Likewise, 47% of gym goers don't see results, not because the recipes don't work; it's because they use low-quality ingredients. However, your body deserves not just any besan, not just any sattu, but real ingredients.

10on10 Foods is an FMCG brand known for its quality standards. Gym goers, fitness enthusiasts, and common beings trust us for our premium-quality besan and nutrient-rich sattu because every ingredient is carefully sourced to help you fuel your fitness journey with confidence.

Till then, train hard, eat smart, and let traditional Indian nutrition do the heavy lifting.

FAQs

Q1: How to get 100 grams of protein a day in Indian?
A:
For that, you have to aim for about 25-30g of protein in each of your main meals and include a few protein-rich snacks.
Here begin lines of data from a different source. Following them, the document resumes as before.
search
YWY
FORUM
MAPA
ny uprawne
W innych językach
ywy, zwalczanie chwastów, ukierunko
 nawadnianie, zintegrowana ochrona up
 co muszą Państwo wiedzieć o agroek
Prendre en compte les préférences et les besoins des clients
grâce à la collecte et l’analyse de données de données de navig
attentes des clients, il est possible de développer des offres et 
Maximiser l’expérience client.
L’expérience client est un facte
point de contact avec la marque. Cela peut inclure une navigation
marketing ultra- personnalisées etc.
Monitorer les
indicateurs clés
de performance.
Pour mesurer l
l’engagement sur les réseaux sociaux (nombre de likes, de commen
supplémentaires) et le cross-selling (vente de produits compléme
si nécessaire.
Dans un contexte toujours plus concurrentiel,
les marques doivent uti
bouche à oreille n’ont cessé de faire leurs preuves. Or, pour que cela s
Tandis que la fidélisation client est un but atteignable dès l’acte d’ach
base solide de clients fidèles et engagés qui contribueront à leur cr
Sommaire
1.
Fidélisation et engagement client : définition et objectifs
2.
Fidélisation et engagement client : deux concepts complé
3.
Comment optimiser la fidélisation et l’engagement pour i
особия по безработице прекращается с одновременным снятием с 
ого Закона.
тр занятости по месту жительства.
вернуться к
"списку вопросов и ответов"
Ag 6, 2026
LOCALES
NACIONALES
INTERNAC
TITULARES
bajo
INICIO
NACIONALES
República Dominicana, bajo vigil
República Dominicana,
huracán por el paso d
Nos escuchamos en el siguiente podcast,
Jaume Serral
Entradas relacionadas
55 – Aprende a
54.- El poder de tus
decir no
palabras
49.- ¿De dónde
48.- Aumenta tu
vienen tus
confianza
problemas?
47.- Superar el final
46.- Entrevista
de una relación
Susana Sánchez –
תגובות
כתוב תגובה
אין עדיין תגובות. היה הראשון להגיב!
Q2: How much besan should I eat daily for muscle gain?
A:
Ideally, a young adult should consume 40-60g of besan per day. And it can be fulfilled from roughly 2 cheelas (30g protein) and 1 bowl of sattu (12g protein). For extra protein, combine them with other protein sources like eggs, chicken, and dal.

Q3: Does besan cause bloating?
A:
Yes, but only if you're not used to the fiber. In your initial days, start with 1 cheela for 2 weeks, and your gut will adjust gradually.

Q4: Can beginners (no gym experience) eat these recipes?
A:
Yes, because these recipes are easier to digest than most Indian breakfasts. So, they’re perfect for beginners. Plus, these provide sustained energy without heaviness.